■ **REQUIREMENT**: Copy out, exactly as given, every line from the line with "ម៉ាឡេស៊ី សិង្ហបុរី និង​ថៃ" to the end of the listing, both of those lines included.
>>>>>
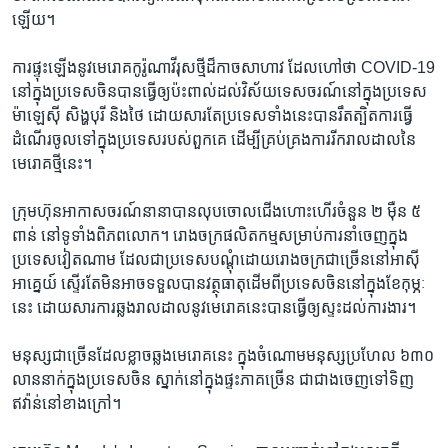
ឡើយ។
ការ​ផ្ទុះ​ឡើង​នូវ​មេរោគ​កូរ៉ូណា​វីរុស​ថ្មី​ដ៏​កាច​សាហាវ ដែល​ហៅ​ថា COVID-19
នៅ​ក្នុង​ប្រទេស​ចិន​បាន​ធ្វើ​ឲ្យ​ប៉ះពាល់​ដល់​វិស័យ​ទេសចរណ៍​នៅ​ក្នុង​ប្រទេស​
ម៉ាឡេស៊ី សិង្ហបុរី និង​ថៃ ដោយសារ​តែ​ប្រទេស​ទាំង​នេះ​បាន​រឹតត្បិត​ការ​ធ្វើ​
ដំណើរ​ចូល​ទៅ​ក្នុង​ប្រទេស​របស់​ពួកគេ ដើម្បី​គ្រប់គ្រង​ការ​រីក​រាលដាល​នៃ​
មេរោគ​ថ្មី​នេះ។
ក្រុមហ៊ុន​អាកាសចរណ៍​នានា​បាន​លុប​ចោល​ជើង​ហោះហើរ​ចំនួន ២ ម៉ឺន ៥
ពាន់ នៅ​ទូទាំង​ពិភពលោក។ រោងចក្រ​ផលិតកម្ម​សម្រាប់​ការ​នាំ​ចេញ​ក្នុង​
ប្រទេស​វៀតណាម ដែល​ជា​ប្រទេស​បណ្ដុំ​ដោយ​រោងចក្រ​ជា​ច្រើន​នៅ​អាស៊ី
អាគ្នេយ៍ ស្ទើរតែ​មិន​អាច​ទទួល​បាន​វត្ថុ​ធាតុ​ដើម​ពី​ប្រទេស​ចិន​នៅ​ក្នុង​ខែ​កុម្ភៈ​
នេះ ដោយសារ​ការ​ឆ្លង​រាលដាល​នូវ​មេរោគ​នេះ​បាន​ធ្វើ​ឲ្យ​ស្ទះ​ដល់​ការងារ។
មនុស្ស​ជា​ច្រើន​ដែល​ខ្លាច​ឆ្លង​មេរោគ​នេះ ក្នុង​ចំណោម​មនុស្ស​ប្រហែល ៦៣០
លាន​នាក់​ក្នុង​ប្រទេស​ចិន ស្នាក់នៅ​ក្នុង​ផ្ទះ​ភាគ​ច្រើន ជាជាង​ចេញ​ទៅ​ទិញ​
ឥវ៉ាន់​នៅ​ខាង​ក្រៅ។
<<<<<
■ **SOLUTION TO THE EXERCISE**:
ម៉ាឡេស៊ី សិង្ហបុរី និង​ថៃ ដោយសារ​តែ​ប្រទេស​ទាំង​នេះ​បាន​រឹតត្បិត​ការ​ធ្វើ​
ដំណើរ​ចូល​ទៅ​ក្នុង​ប្រទេស​របស់​ពួកគេ ដើម្បី​គ្រប់គ្រង​ការ​រីក​រាលដាល​នៃ​
មេរោគ​ថ្មី​នេះ។
ក្រុមហ៊ុន​អាកាសចរណ៍​នានា​បាន​លុប​ចោល​ជើង​ហោះហើរ​ចំនួន ២ ម៉ឺន ៥
ពាន់ នៅ​ទូទាំង​ពិភពលោក។ រោងចក្រ​ផលិតកម្ម​សម្រាប់​ការ​នាំ​ចេញ​ក្នុង​
ប្រទេស​វៀតណាម ដែល​ជា​ប្រទេស​បណ្ដុំ​ដោយ​រោងចក្រ​ជា​ច្រើន​នៅ​អាស៊ី
អាគ្នេយ៍ ស្ទើរតែ​មិន​អាច​ទទួល​បាន​វត្ថុ​ធាតុ​ដើម​ពី​ប្រទេស​ចិន​នៅ​ក្នុង​ខែ​កុម្ភៈ​
នេះ ដោយសារ​ការ​ឆ្លង​រាលដាល​នូវ​មេរោគ​នេះ​បាន​ធ្វើ​ឲ្យ​ស្ទះ​ដល់​ការងារ។
មនុស្ស​ជា​ច្រើន​ដែល​ខ្លាច​ឆ្លង​មេរោគ​នេះ ក្នុង​ចំណោម​មនុស្ស​ប្រហែល ៦៣០
លាន​នាក់​ក្នុង​ប្រទេស​ចិន ស្នាក់នៅ​ក្នុង​ផ្ទះ​ភាគ​ច្រើន ជាជាង​ចេញ​ទៅ​ទិញ​
ឥវ៉ាន់​នៅ​ខាង​ក្រៅ។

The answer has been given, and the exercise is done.